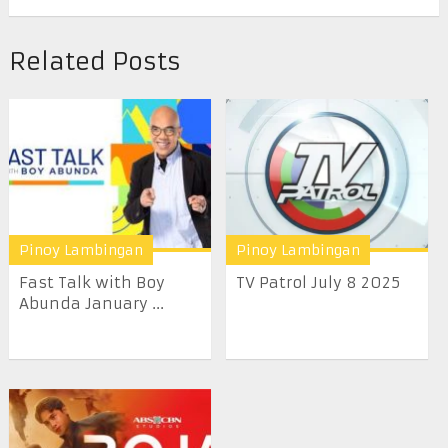
Related Posts
Pinoy Lambingan
Pinoy Lambingan
Fast Talk with Boy
TV Patrol July 8 2025
Abunda January ...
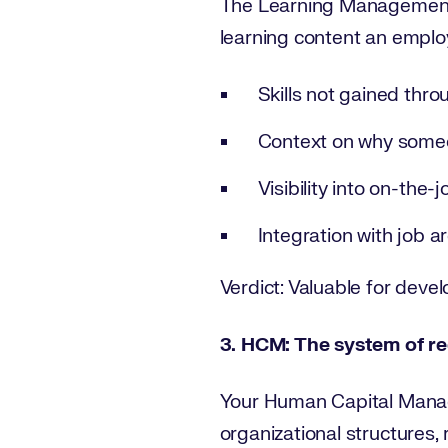
The Learning Management 
learning content an employ
Skills not gained thr
Context on why someo
Visibility into on-the-
Integration with job 
Verdict: Valuable for develo
3. HCM: The system of re
Your Human Capital Manage
organizational structures, 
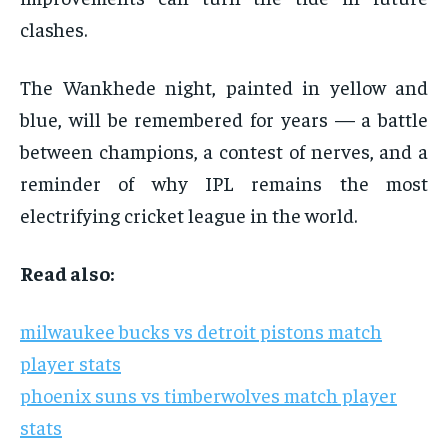
clashes.
The Wankhede night, painted in yellow and
blue, will be remembered for years — a battle
between champions, a contest of nerves, and a
reminder of why IPL remains the most
electrifying cricket league in the world.
Read also:
milwaukee bucks vs detroit pistons match
player stats
phoenix suns vs timberwolves match player
stats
------------------------------------
ASSIGNMENT: Scan the data, and report each line that uses the word "match".

TASK SOLUTION:
milwaukee bucks vs detroit pistons match
phoenix suns vs timberwolves match player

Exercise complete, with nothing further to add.